The weed is hard to manage because of its well-adopted parasitic lifestyle. Current control measures are either ineffective or too expensive for smallholder farmers in Africa. This is why a project known as Feed the Future Striga Smart Sorghum for Africa (SSSfA) was launched in Kenya in 2022.

Striga resistant sorghum

“SSSfA project aims to come up with striga-resistant sorghum by using genome editing. This variety will improve sorghum harvests and contribute to increased food and nutritional security while empowering African smallholder farmers many of whom are women and improve their livelihoods,” said Runo.

He says the project also endeavours to develop a sustainable model for developing home-grown genome-edited striga-resistant sorghum. This involves integrating capacity development to ensure routine gene editing in self-sustaining plant biotechnology laboratories dubbed Africa Biosciences Hubs in Kenya and Ethiopia.

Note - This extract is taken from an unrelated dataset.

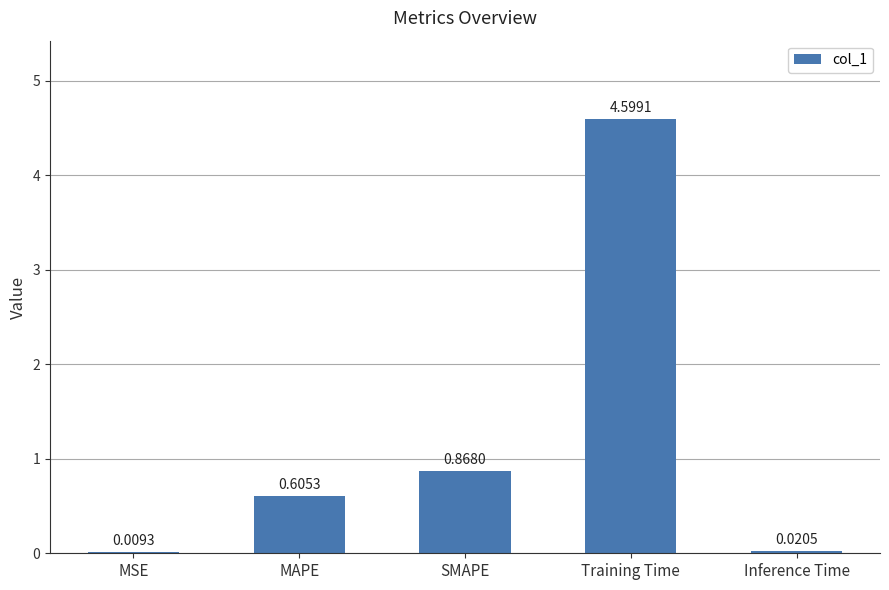

What is the sum of the values at MAPE and Training Time?

5.2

These hubs will support future gene-edited innovations and bio-entrepreneurship and demonstrate local capacity to commercialise agri-biotech products.

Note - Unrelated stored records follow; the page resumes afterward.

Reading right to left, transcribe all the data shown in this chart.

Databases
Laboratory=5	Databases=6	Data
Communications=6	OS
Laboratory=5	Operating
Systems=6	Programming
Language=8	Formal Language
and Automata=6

“Research on sorghum has proven that we can obtain striga-resistant sorghum that avoids using synthetic chemicals and can also grow well in warmer environments. The precision and efficacy of this technique has been demonstrated through extensive research, and plants that have been edited in a particular trait by gene editing often cannot be distinguished from those containing the same trait bred conventionally,” says Runo.

He says since this product is still in the lab once approved, it will adhere to all regulatory requirements before it is released to farmers in Kenya and Ethiopia.

Different regulations

Dr Roy Mugira, the Chief Executive Officer of the National Biosafety Authority (NBA) says that with the approval of the genome editing guidelines, not all crops derived through gene editing will be subjected to the same regulations as GMOs in Kenya. The Guidelines provide clarity on which products should regulated under the Biosafety Act, 2009, and what would be regulated as conventional varieties under the Act that governs other relevant regulatory authorities.

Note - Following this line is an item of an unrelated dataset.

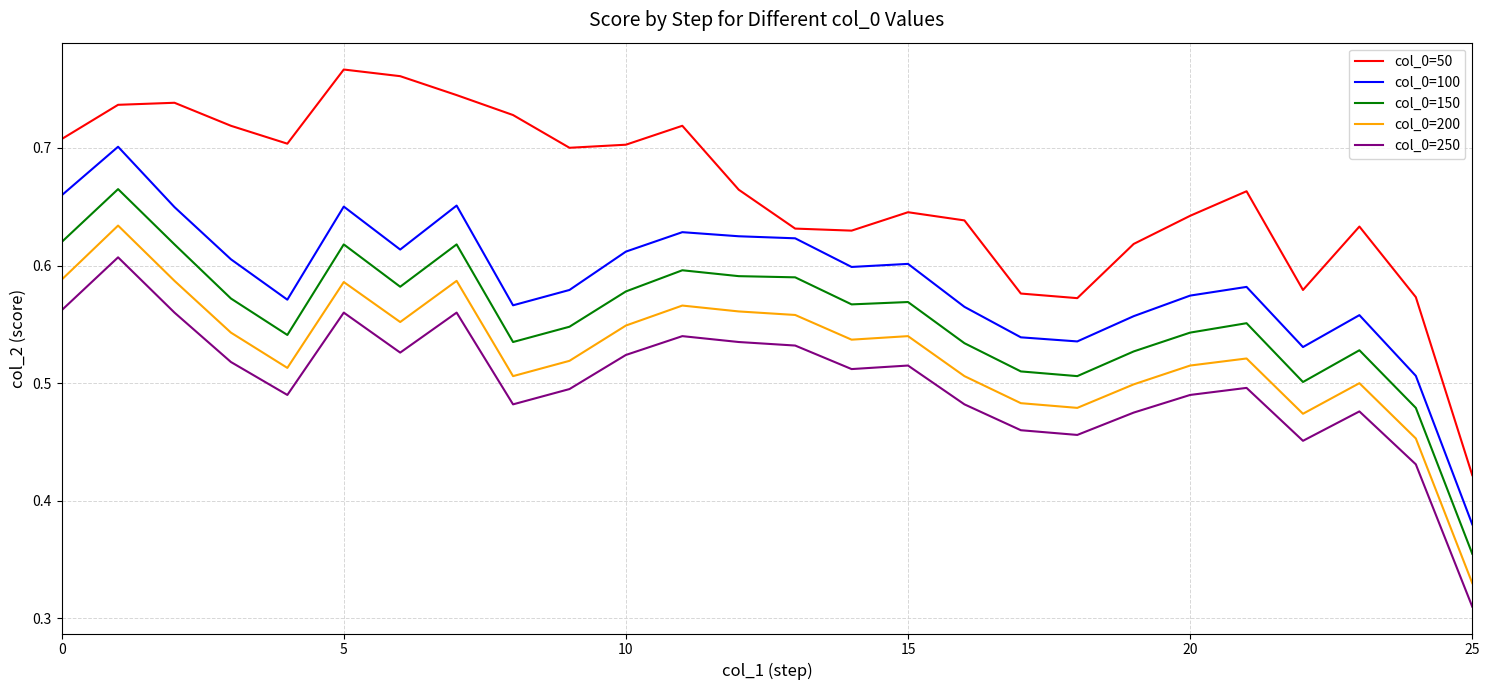

Rank the series by their maximum value, from highest to lowest.

col_0=50, col_0=100, col_0=150, col_0=200, col_0=250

So far, SSFA project has made an application to the National Biosafety Authority for the determination of regulation. Ethiopia has also developed genome editing guidelines that have gone through a stakeholder review process and are awaiting approval by the Environmental Protection Authority (EPA). “The National Biosafety Authority was established to regulate genetically modified organisms. But when genome editing became possible, we stepped in forward quickly to develop guidelines that will determine which genome-edited products would be regulated through the biosafety act as a GMO, because the genome editing proceeds in three different pathways,” says Mugira.

One of the pathways has no element of GMO in it, and, therefore, that would ordinarily be a non-GMO and cannot be regulated under the Biosecurity Act. The other pathway is where within the earliest stages of the product development there is GMO application of gene modification technology, but the end product again is not GMO. The last pathway is where right from the beginning to the end the product and the process end up with a GMO, and, therefore, that one becomes a subject of regulation by NBA regulatory framework within the biosafety Act.